The input =
-.-.-
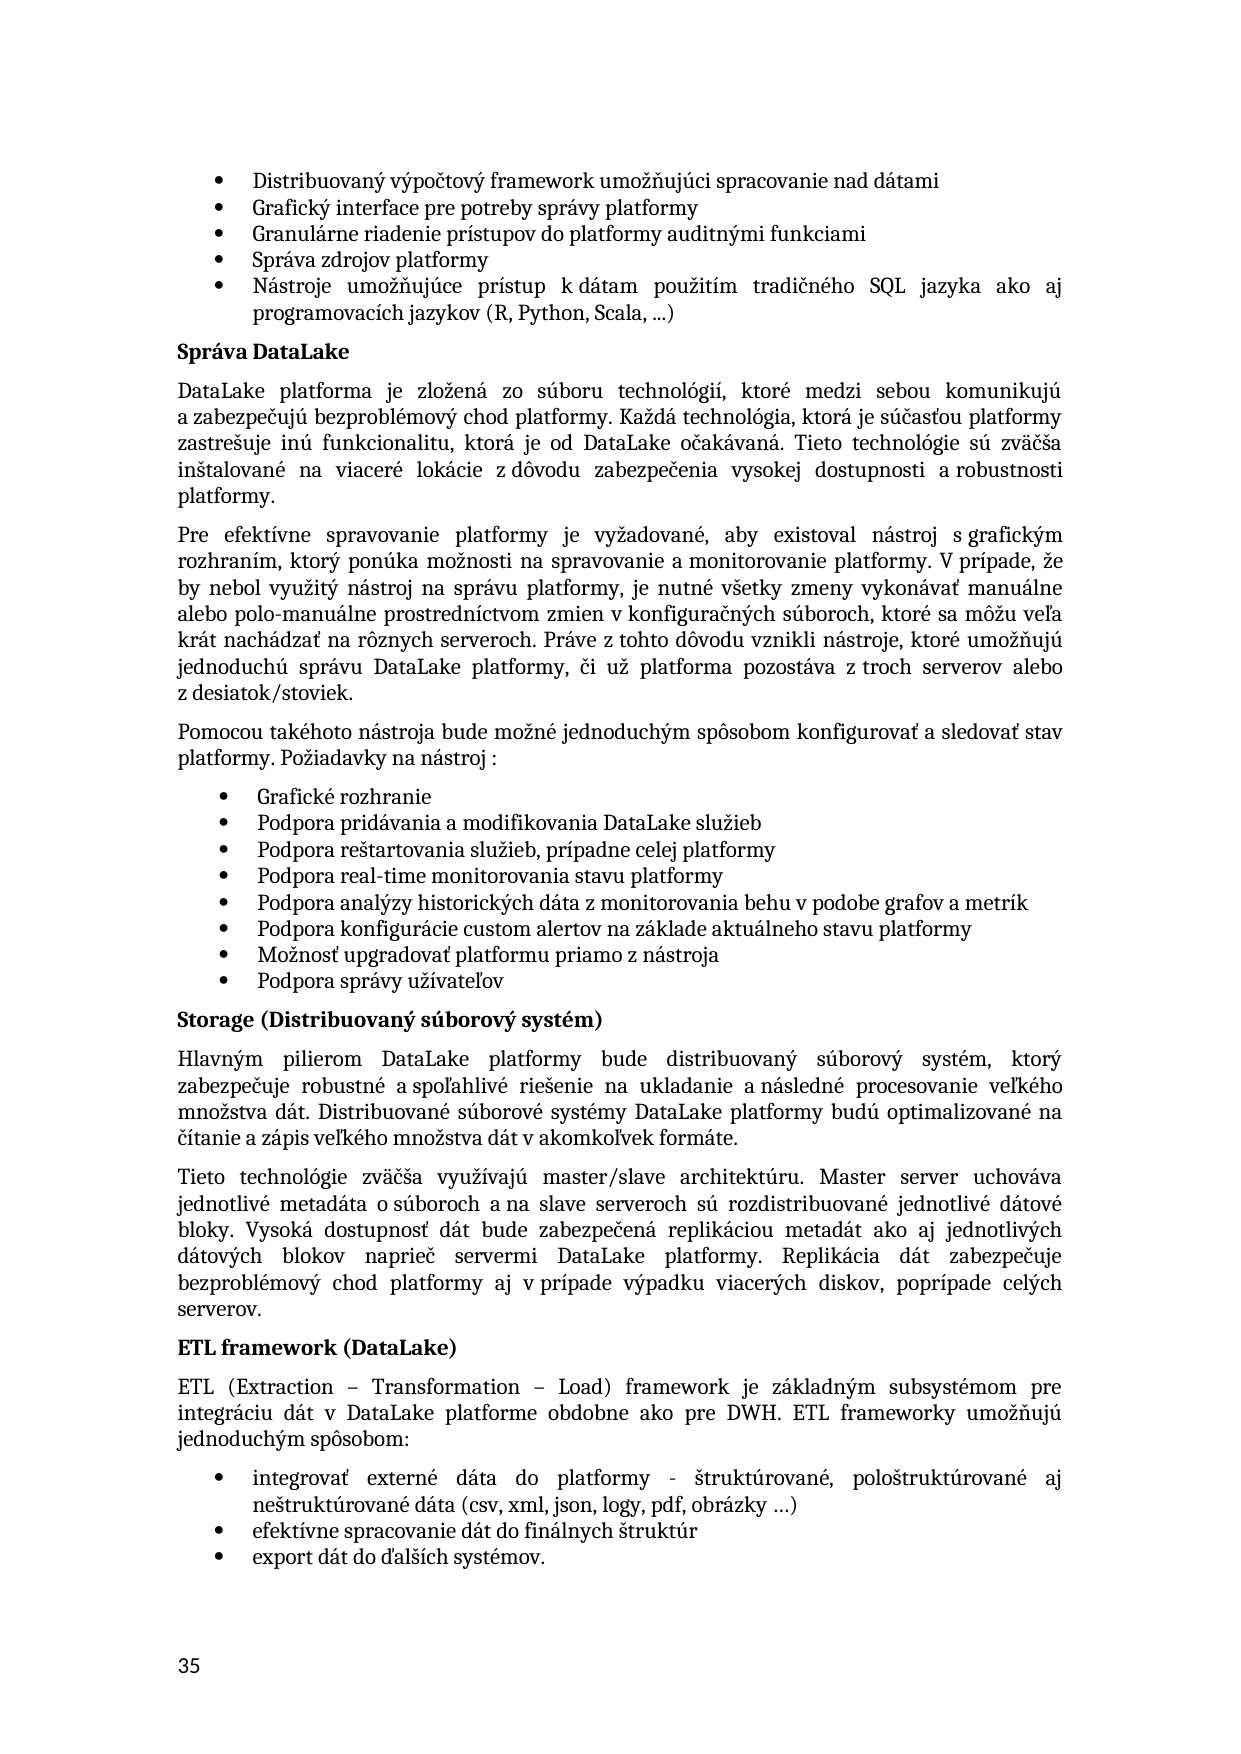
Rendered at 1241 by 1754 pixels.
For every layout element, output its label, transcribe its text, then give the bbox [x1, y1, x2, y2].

text Storage (Distribuovaný súborový systém) [177, 1007, 1063, 1033]
list Podpora konfigurácie custom alertov na základe aktuálneho stavu platformy [219, 916, 1063, 942]
list export dát do ďalších systémov. [215, 1544, 1063, 1570]
text DataLake platforma je zložená zo súboru technológií, ktoré medzi sebou komunikujú a zabezpečujú bezproblémový chod platformy. Každá technológia, ktorá je súčasťou platformy zastrešuje inú funkcionalitu, ktorá je od DataLake očakávaná. Tieto technológie sú zväčša inštalované na viaceré lokácie z dôvodu zabezpečenia vysokej dostupnosti a robustnosti platformy. [177, 377, 1063, 509]
list Podpora real-time monitorovania stavu platformy [219, 863, 1063, 889]
text Správa DataLake [177, 338, 1063, 365]
list Podpora správy užívateľov [219, 968, 1063, 995]
text Pre efektívne spravovanie platformy je vyžadované, aby existoval nástroj s grafickým rozhraním, ktorý ponúka možnosti na spravovanie a monitorovanie platformy. V prípade, že by nebol využitý nástroj na správu platformy, je nutné všetky zmeny vykonávať manuálne alebo polo-manuálne prostredníctvom zmien v konfiguračných súboroch, ktoré sa môžu veľa krát nachádzať na rôznych serveroch. Práve z tohto dôvodu vznikli nástroje, ktoré umožňujú jednoduchú správu DataLake platformy, či už platforma pozostáva z troch serverov alebo z desiatok/stoviek. [177, 522, 1063, 706]
list Správa zdrojov platformy [215, 247, 1063, 273]
list Grafický interface pre potreby správy platformy [215, 194, 1063, 221]
list Podpora analýzy historických dáta z monitorovania behu v podobe grafov a metrík [219, 889, 1063, 916]
list Podpora reštartovania služieb, prípadne celej platformy [219, 837, 1063, 863]
list efektívne spracovanie dát do finálnych štruktúr [215, 1518, 1063, 1544]
list Nástroje umožňujúce prístup k dátam použitím tradičného SQL jazyka ako aj programovacích jazykov (R, Python, Scala, ...) [215, 273, 1063, 326]
list Distribuovaný výpočtový framework umožňujúci spracovanie nad dátami [215, 168, 1063, 194]
text ETL (Extraction – Transformation – Load) framework je základným subsystémom pre integráciu dát v DataLake platforme obdobne ako pre DWH. ETL frameworky umožňujú jednoduchým spôsobom: [177, 1373, 1063, 1452]
list Možnosť upgradovať platformu priamo z nástroja [219, 942, 1063, 968]
list integrovať externé dáta do platformy - štruktúrované, pološtruktúrované aj neštruktúrované dáta (csv, xml, json, logy, pdf, obrázky …) [215, 1465, 1063, 1518]
text Hlavným pilierom DataLake platformy bude distribuovaný súborový systém, ktorý zabezpečuje robustné a spoľahlivé riešenie na ukladanie a následné procesovanie veľkého množstva dát. Distribuované súborové systémy DataLake platformy budú optimalizované na čítanie a zápis veľkého množstva dát v akomkoľvek formáte. [177, 1046, 1063, 1151]
text Pomocou takéhoto nástroja bude možné jednoduchým spôsobom konfigurovať a sledovať stav platformy. Požiadavky na nástroj : [177, 719, 1063, 771]
list Grafické rozhranie [219, 784, 1063, 810]
text ETL framework (DataLake) [177, 1334, 1063, 1361]
list Granulárne riadenie prístupov do platformy auditnými funkciami [215, 221, 1063, 247]
list Podpora pridávania a modifikovania DataLake služieb [219, 810, 1063, 837]
text Tieto technológie zväčša využívajú master/slave architektúru. Master server uchováva jednotlivé metadáta o súboroch a na slave serveroch sú rozdistribuované jednotlivé dátové bloky. Vysoká dostupnosť dát bude zabezpečená replikáciou metadát ako aj jednotlivých dátových blokov naprieč servermi DataLake platformy. Replikácia dát zabezpečuje bezproblémový chod platformy aj v prípade výpadku viacerých diskov, poprípade celých serverov. [177, 1164, 1063, 1322]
-.-.-
Directions =
Determine how many lines of the data contain the word "Správa", and reply with that number only.

Reply =
2